Finnerty, Rhodewalt ve Tragakis (2006) çalışmasında, yüksek narsisizme sahip olan erkeklerin düşük narsisizme sahip olan erkeklerle oranla kendini sabotajı daha çok kullandıklarını ifade etmektedir. Narsisizmin kendini sabotaj için harekete geçirici bir özelliği olduğunu ve bireyin kendini geliştirmeye yönelik bir benlik oluşturmak yerine kendisini öven bir benlik durumu ortaya koyduğunu söylemektedir. Bu durum öz saygıda kararsız bir durum çizmesine sebep olmakta ve kendini sabotajı bir kendini savunma mekanizması olarak kullandığını savunmaktadır.

Alan yazın incelendiğinde bazı araştırmalar, yüksek öz saygıya sahip kişilerin, olmayanlara göre, başarısızlık karşısında daha ısrarcı olduklarını göstermiştir.
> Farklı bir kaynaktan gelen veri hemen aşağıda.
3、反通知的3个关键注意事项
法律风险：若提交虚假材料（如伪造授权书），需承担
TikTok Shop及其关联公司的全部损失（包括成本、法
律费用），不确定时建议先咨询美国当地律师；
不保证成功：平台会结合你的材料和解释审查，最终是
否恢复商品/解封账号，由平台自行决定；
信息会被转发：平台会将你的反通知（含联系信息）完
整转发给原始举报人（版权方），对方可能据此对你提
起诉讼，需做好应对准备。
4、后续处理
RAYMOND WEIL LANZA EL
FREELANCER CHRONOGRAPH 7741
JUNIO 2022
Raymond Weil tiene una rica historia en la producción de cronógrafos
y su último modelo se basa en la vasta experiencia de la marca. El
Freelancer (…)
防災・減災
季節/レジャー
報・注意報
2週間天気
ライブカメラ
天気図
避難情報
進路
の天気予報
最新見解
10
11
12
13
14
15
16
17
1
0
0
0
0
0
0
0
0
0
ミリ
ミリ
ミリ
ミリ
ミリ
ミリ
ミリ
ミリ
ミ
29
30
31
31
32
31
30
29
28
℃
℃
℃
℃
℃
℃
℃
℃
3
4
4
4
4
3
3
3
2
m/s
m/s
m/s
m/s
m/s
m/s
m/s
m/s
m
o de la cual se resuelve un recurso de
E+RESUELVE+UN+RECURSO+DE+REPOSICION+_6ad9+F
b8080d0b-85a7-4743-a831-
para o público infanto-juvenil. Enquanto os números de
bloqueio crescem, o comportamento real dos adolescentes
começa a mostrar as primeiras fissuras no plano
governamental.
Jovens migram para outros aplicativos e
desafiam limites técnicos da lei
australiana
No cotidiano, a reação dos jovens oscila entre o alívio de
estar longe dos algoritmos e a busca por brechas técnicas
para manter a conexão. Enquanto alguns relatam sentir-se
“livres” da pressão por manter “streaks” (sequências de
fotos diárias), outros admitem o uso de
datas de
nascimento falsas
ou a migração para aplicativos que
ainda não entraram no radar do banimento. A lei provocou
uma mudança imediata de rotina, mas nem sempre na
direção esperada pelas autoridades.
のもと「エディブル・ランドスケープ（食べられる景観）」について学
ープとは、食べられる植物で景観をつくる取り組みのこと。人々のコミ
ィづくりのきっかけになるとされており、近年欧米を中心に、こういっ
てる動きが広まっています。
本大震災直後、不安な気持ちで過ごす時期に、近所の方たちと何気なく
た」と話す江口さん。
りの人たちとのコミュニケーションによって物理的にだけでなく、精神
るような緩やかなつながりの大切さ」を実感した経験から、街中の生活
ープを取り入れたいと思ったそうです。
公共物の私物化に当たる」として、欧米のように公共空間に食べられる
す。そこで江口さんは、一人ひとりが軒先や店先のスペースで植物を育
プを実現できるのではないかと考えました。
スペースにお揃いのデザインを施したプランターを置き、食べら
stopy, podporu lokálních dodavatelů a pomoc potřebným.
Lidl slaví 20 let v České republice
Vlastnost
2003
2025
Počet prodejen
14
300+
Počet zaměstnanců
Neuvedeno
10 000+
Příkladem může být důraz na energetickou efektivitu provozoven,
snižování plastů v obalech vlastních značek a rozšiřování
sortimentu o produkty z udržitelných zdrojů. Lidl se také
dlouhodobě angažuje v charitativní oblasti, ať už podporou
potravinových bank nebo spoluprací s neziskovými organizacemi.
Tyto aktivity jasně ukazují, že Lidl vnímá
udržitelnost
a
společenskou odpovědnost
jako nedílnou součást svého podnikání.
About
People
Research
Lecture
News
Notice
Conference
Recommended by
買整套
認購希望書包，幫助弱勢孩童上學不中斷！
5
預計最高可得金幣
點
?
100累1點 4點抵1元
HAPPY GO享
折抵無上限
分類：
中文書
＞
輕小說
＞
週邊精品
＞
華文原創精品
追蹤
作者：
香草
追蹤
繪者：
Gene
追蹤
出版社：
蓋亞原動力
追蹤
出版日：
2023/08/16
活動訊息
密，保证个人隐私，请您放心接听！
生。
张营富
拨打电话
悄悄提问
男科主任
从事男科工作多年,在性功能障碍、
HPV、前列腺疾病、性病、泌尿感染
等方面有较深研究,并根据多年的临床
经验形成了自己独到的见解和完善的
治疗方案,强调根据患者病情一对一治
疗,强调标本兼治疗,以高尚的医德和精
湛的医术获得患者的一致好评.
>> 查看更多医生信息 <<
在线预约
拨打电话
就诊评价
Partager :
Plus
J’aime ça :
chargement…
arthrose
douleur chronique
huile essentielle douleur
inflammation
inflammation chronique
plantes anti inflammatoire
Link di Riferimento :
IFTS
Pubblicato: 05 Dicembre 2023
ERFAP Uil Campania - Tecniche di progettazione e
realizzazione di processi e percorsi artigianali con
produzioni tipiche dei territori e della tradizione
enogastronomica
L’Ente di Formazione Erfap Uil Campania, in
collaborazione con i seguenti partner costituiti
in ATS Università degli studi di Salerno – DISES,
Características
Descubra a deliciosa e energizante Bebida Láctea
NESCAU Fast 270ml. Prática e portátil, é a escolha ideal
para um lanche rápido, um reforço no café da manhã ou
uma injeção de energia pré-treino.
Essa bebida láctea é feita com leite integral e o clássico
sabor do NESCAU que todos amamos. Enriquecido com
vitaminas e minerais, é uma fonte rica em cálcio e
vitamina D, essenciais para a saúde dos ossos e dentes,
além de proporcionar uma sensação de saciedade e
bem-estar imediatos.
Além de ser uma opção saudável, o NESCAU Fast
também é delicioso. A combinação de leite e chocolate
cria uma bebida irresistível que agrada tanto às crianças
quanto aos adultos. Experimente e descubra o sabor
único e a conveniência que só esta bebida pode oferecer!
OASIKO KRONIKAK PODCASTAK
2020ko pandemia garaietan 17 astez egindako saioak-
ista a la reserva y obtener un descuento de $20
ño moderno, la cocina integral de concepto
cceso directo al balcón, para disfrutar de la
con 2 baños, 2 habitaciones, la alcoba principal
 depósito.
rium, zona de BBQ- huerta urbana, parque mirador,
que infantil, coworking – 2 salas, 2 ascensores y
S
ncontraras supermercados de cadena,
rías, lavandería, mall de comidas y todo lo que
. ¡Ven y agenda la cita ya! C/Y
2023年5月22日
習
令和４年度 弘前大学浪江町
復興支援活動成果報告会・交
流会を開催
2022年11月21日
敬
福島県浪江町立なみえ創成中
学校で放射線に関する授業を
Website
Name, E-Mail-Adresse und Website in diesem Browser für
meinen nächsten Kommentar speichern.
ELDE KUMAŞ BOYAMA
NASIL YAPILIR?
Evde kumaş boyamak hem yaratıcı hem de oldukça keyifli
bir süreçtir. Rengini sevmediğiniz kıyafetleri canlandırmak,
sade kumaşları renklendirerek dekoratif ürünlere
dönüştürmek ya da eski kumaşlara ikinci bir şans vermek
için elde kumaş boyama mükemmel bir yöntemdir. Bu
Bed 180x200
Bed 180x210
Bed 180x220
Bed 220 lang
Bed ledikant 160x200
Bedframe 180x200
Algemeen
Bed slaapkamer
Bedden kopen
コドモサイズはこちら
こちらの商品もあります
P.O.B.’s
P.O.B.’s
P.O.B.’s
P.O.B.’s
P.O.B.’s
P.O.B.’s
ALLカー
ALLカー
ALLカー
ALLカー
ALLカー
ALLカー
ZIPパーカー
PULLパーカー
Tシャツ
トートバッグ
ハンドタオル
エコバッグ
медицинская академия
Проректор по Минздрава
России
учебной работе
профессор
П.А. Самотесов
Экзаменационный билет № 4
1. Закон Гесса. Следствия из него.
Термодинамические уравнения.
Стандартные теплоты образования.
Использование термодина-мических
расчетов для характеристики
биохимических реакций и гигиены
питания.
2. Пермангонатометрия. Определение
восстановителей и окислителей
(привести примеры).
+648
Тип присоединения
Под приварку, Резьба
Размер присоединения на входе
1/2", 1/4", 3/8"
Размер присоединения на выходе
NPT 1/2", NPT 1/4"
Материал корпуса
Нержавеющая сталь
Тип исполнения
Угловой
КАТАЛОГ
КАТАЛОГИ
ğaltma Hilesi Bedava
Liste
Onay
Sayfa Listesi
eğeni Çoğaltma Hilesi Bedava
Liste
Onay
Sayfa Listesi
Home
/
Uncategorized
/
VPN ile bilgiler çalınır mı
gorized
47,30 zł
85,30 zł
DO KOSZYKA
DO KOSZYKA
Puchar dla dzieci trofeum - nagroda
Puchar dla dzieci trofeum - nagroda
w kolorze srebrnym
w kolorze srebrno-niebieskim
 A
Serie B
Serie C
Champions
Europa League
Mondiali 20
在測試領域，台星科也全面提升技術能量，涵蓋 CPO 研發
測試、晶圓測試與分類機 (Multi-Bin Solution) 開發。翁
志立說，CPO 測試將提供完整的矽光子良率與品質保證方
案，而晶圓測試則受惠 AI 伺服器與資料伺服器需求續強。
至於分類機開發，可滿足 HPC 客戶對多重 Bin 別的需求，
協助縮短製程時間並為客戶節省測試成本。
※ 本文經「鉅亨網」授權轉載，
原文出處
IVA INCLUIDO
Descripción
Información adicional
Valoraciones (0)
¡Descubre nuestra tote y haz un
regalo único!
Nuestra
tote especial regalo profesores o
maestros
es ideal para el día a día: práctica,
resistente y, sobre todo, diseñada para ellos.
Narsistler de yüksek öz saygıya sahip kişilerden bile daha ısrarcı davranışlar ortaya koymuşlardır. Bunun sebebi yüksek öz saygıya sahip kişilerin başarısız olaylarla bir mücadele şekli vardır ve hayatındaki diğer olumlu durumları da göz önüne alarak sorunla daha kolay başa çıkar. Fakat narsistler esas odaklandıkları şey kendisi ve kendi bakış açısı olduğu için diğer olumlu durumlarla ilgilenmez sadece başkalarına

43

karşı kendisini üstün hissetme, davranma ve onların dikkatlerini çekebilme üzerine odaklanır. Bu nedenle narsistler, benlik saygılarının olumsuz bir olayda zedelenmesini önlemek için, daha ısrarcı davranarak başarısızlıklarının aslında tesadüf olduğunu, kendisiyle ilgisi olmadığını kanıtlamaya çalışmaktadır (Wallece ve Baumeister, 2002). Araştırmalar kendini sabotajı bu nedenle daha çok kullandıklarını söylemektedir.

Narsizim dışında mükemmeliyetçilik ile de kendini sabotaj arasındaki ilişki araştırılmaya başlanmıştır. Arazzini, Linda ve Walker (2014), mükemmeliyetçi bireylerin kendini sabotajı kullandığını ifade etmektedir. Bunun sebebi olarak da, her ikisinin de başkaları tarafından nasıl olduğu hakkında değerlendiriliyor olmasını ve başkalarının ifadelerinin onların üzerinde etkisinin fazla olması olarak ifade edilir.